* _EXERCISE REQUIREMENTS_: Restate the records below word for word.

--- INFORMATION SHOWN Enclosed Below ---

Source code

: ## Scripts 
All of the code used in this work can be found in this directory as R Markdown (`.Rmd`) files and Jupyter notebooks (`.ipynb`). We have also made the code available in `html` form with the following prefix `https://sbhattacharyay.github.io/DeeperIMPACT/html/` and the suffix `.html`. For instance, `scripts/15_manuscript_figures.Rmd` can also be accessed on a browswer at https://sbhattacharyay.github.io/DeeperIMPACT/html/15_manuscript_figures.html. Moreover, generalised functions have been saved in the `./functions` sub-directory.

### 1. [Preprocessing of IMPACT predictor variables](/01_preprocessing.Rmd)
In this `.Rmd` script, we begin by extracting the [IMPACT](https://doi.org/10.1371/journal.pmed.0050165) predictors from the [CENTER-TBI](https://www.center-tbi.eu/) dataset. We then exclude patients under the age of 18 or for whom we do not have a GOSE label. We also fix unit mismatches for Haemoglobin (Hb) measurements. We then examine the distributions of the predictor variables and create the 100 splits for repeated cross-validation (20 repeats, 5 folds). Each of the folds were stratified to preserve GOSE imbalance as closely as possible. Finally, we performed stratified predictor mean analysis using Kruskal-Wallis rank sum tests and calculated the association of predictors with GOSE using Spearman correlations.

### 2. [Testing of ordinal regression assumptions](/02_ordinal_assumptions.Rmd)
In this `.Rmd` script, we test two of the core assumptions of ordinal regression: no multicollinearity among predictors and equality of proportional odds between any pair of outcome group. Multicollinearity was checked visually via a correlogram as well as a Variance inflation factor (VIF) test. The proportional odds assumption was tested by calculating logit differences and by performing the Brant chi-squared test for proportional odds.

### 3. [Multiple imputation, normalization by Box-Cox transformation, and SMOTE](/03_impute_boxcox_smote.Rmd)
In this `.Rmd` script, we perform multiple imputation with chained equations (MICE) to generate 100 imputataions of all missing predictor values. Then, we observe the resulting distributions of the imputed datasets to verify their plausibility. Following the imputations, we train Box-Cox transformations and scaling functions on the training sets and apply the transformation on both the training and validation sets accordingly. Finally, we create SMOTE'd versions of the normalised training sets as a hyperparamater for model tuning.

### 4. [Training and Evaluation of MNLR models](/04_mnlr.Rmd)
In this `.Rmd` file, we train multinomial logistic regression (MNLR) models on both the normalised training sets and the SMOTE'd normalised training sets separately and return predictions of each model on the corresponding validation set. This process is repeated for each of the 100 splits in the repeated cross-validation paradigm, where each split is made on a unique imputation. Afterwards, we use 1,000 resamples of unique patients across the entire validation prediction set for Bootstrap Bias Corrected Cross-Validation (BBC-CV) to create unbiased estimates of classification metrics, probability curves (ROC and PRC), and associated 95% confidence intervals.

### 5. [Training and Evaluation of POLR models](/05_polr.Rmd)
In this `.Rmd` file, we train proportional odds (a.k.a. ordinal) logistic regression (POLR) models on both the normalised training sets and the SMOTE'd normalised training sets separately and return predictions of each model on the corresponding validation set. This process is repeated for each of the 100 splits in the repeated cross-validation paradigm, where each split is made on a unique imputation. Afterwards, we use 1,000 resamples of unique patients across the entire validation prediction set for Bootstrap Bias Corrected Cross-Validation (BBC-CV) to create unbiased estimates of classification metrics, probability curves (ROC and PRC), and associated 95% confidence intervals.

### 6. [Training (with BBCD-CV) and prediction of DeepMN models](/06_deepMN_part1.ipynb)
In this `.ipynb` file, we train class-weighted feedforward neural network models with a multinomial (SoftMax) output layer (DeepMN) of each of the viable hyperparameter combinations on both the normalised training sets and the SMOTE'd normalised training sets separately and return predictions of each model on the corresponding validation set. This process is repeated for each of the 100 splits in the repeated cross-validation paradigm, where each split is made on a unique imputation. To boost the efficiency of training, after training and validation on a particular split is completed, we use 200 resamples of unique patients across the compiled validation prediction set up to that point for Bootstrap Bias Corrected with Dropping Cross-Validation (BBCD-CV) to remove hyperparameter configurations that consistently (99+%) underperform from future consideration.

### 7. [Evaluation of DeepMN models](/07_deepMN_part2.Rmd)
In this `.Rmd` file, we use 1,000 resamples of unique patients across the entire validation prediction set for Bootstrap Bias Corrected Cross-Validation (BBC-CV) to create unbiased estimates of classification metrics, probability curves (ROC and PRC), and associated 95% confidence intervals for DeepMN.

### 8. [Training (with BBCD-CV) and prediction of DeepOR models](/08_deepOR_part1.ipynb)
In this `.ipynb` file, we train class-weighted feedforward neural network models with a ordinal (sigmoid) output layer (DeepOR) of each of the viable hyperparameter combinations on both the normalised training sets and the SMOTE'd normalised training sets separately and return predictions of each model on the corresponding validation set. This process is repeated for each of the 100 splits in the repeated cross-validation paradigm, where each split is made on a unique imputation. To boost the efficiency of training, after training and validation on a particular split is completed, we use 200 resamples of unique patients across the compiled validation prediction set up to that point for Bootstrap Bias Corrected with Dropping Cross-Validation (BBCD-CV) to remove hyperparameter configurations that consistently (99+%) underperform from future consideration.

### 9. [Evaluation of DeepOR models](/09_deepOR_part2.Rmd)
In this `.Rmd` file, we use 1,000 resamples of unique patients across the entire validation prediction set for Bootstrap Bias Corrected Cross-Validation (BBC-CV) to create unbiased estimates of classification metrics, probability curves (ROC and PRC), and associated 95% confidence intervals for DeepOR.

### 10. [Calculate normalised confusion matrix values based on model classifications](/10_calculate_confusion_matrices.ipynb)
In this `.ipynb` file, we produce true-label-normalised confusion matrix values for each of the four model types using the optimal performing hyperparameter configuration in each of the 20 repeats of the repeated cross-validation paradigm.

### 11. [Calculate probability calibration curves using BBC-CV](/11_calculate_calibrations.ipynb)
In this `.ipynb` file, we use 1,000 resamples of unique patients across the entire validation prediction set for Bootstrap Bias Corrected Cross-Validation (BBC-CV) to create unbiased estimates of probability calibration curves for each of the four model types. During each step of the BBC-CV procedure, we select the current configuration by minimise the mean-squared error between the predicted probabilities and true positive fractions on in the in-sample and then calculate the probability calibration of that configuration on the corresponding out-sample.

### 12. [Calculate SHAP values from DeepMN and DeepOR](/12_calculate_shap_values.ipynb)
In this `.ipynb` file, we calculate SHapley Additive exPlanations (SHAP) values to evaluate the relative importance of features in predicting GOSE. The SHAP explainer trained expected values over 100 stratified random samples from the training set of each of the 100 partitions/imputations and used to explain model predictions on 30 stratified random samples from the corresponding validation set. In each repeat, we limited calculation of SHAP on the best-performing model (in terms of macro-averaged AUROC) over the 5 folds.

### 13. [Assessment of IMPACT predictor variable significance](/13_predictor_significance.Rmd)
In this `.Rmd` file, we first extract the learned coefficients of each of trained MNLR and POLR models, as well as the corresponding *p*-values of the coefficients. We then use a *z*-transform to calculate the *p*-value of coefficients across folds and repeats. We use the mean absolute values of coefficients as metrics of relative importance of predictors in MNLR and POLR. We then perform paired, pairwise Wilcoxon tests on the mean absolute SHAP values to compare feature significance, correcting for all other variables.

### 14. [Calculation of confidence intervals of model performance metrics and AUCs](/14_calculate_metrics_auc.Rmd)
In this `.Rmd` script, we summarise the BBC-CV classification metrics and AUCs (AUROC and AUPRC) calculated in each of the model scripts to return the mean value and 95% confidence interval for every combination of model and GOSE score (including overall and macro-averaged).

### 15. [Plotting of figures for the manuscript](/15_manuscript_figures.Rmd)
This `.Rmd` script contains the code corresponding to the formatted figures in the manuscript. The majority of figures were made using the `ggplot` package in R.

--- End of Enclosed INFORMATION SHOWN ---

* _FINISHED EXERCISE_:
Source code

: ## Scripts 
All of the code used in this work can be found in this directory as R Markdown (`.Rmd`) files and Jupyter notebooks (`.ipynb`). We have also made the code available in `html` form with the following prefix `https://sbhattacharyay.github.io/DeeperIMPACT/html/` and the suffix `.html`. For instance, `scripts/15_manuscript_figures.Rmd` can also be accessed on a browswer at https://sbhattacharyay.github.io/DeeperIMPACT/html/15_manuscript_figures.html. Moreover, generalised functions have been saved in the `./functions` sub-directory.

### 1. [Preprocessing of IMPACT predictor variables](/01_preprocessing.Rmd)
In this `.Rmd` script, we begin by extracting the [IMPACT](https://doi.org/10.1371/journal.pmed.0050165) predictors from the [CENTER-TBI](https://www.center-tbi.eu/) dataset. We then exclude patients under the age of 18 or for whom we do not have a GOSE label. We also fix unit mismatches for Haemoglobin (Hb) measurements. We then examine the distributions of the predictor variables and create the 100 splits for repeated cross-validation (20 repeats, 5 folds). Each of the folds were stratified to preserve GOSE imbalance as closely as possible. Finally, we performed stratified predictor mean analysis using Kruskal-Wallis rank sum tests and calculated the association of predictors with GOSE using Spearman correlations.

### 2. [Testing of ordinal regression assumptions](/02_ordinal_assumptions.Rmd)
In this `.Rmd` script, we test two of the core assumptions of ordinal regression: no multicollinearity among predictors and equality of proportional odds between any pair of outcome group. Multicollinearity was checked visually via a correlogram as well as a Variance inflation factor (VIF) test. The proportional odds assumption was tested by calculating logit differences and by performing the Brant chi-squared test for proportional odds.

### 3. [Multiple imputation, normalization by Box-Cox transformation, and SMOTE](/03_impute_boxcox_smote.Rmd)
In this `.Rmd` script, we perform multiple imputation with chained equations (MICE) to generate 100 imputataions of all missing predictor values. Then, we observe the resulting distributions of the imputed datasets to verify their plausibility. Following the imputations, we train Box-Cox transformations and scaling functions on the training sets and apply the transformation on both the training and validation sets accordingly. Finally, we create SMOTE'd versions of the normalised training sets as a hyperparamater for model tuning.

### 4. [Training and Evaluation of MNLR models](/04_mnlr.Rmd)
In this `.Rmd` file, we train multinomial logistic regression (MNLR) models on both the normalised training sets and the SMOTE'd normalised training sets separately and return predictions of each model on the corresponding validation set. This process is repeated for each of the 100 splits in the repeated cross-validation paradigm, where each split is made on a unique imputation. Afterwards, we use 1,000 resamples of unique patients across the entire validation prediction set for Bootstrap Bias Corrected Cross-Validation (BBC-CV) to create unbiased estimates of classification metrics, probability curves (ROC and PRC), and associated 95% confidence intervals.

### 5. [Training and Evaluation of POLR models](/05_polr.Rmd)
In this `.Rmd` file, we train proportional odds (a.k.a. ordinal) logistic regression (POLR) models on both the normalised training sets and the SMOTE'd normalised training sets separately and return predictions of each model on the corresponding validation set. This process is repeated for each of the 100 splits in the repeated cross-validation paradigm, where each split is made on a unique imputation. Afterwards, we use 1,000 resamples of unique patients across the entire validation prediction set for Bootstrap Bias Corrected Cross-Validation (BBC-CV) to create unbiased estimates of classification metrics, probability curves (ROC and PRC), and associated 95% confidence intervals.

### 6. [Training (with BBCD-CV) and prediction of DeepMN models](/06_deepMN_part1.ipynb)
In this `.ipynb` file, we train class-weighted feedforward neural network models with a multinomial (SoftMax) output layer (DeepMN) of each of the viable hyperparameter combinations on both the normalised training sets and the SMOTE'd normalised training sets separately and return predictions of each model on the corresponding validation set. This process is repeated for each of the 100 splits in the repeated cross-validation paradigm, where each split is made on a unique imputation. To boost the efficiency of training, after training and validation on a particular split is completed, we use 200 resamples of unique patients across the compiled validation prediction set up to that point for Bootstrap Bias Corrected with Dropping Cross-Validation (BBCD-CV) to remove hyperparameter configurations that consistently (99+%) underperform from future consideration.

### 7. [Evaluation of DeepMN models](/07_deepMN_part2.Rmd)
In this `.Rmd` file, we use 1,000 resamples of unique patients across the entire validation prediction set for Bootstrap Bias Corrected Cross-Validation (BBC-CV) to create unbiased estimates of classification metrics, probability curves (ROC and PRC), and associated 95% confidence intervals for DeepMN.

### 8. [Training (with BBCD-CV) and prediction of DeepOR models](/08_deepOR_part1.ipynb)
In this `.ipynb` file, we train class-weighted feedforward neural network models with a ordinal (sigmoid) output layer (DeepOR) of each of the viable hyperparameter combinations on both the normalised training sets and the SMOTE'd normalised training sets separately and return predictions of each model on the corresponding validation set. This process is repeated for each of the 100 splits in the repeated cross-validation paradigm, where each split is made on a unique imputation. To boost the efficiency of training, after training and validation on a particular split is completed, we use 200 resamples of unique patients across the compiled validation prediction set up to that point for Bootstrap Bias Corrected with Dropping Cross-Validation (BBCD-CV) to remove hyperparameter configurations that consistently (99+%) underperform from future consideration.

### 9. [Evaluation of DeepOR models](/09_deepOR_part2.Rmd)
In this `.Rmd` file, we use 1,000 resamples of unique patients across the entire validation prediction set for Bootstrap Bias Corrected Cross-Validation (BBC-CV) to create unbiased estimates of classification metrics, probability curves (ROC and PRC), and associated 95% confidence intervals for DeepOR.

### 10. [Calculate normalised confusion matrix values based on model classifications](/10_calculate_confusion_matrices.ipynb)
In this `.ipynb` file, we produce true-label-normalised confusion matrix values for each of the four model types using the optimal performing hyperparameter configuration in each of the 20 repeats of the repeated cross-validation paradigm.

### 11. [Calculate probability calibration curves using BBC-CV](/11_calculate_calibrations.ipynb)
In this `.ipynb` file, we use 1,000 resamples of unique patients across the entire validation prediction set for Bootstrap Bias Corrected Cross-Validation (BBC-CV) to create unbiased estimates of probability calibration curves for each of the four model types. During each step of the BBC-CV procedure, we select the current configuration by minimise the mean-squared error between the predicted probabilities and true positive fractions on in the in-sample and then calculate the probability calibration of that configuration on the corresponding out-sample.

### 12. [Calculate SHAP values from DeepMN and DeepOR](/12_calculate_shap_values.ipynb)
In this `.ipynb` file, we calculate SHapley Additive exPlanations (SHAP) values to evaluate the relative importance of features in predicting GOSE. The SHAP explainer trained expected values over 100 stratified random samples from the training set of each of the 100 partitions/imputations and used to explain model predictions on 30 stratified random samples from the corresponding validation set. In each repeat, we limited calculation of SHAP on the best-performing model (in terms of macro-averaged AUROC) over the 5 folds.

### 13. [Assessment of IMPACT predictor variable significance](/13_predictor_significance.Rmd)
In this `.Rmd` file, we first extract the learned coefficients of each of trained MNLR and POLR models, as well as the corresponding *p*-values of the coefficients. We then use a *z*-transform to calculate the *p*-value of coefficients across folds and repeats. We use the mean absolute values of coefficients as metrics of relative importance of predictors in MNLR and POLR. We then perform paired, pairwise Wilcoxon tests on the mean absolute SHAP values to compare feature significance, correcting for all other variables.

### 14. [Calculation of confidence intervals of model performance metrics and AUCs](/14_calculate_metrics_auc.Rmd)
In this `.Rmd` script, we summarise the BBC-CV classification metrics and AUCs (AUROC and AUPRC) calculated in each of the model scripts to return the mean value and 95% confidence interval for every combination of model and GOSE score (including overall and macro-averaged).

### 15. [Plotting of figures for the manuscript](/15_manuscript_figures.Rmd)
This `.Rmd` script contains the code corresponding to the formatted figures in the manuscript. The majority of figures were made using the `ggplot` package in R.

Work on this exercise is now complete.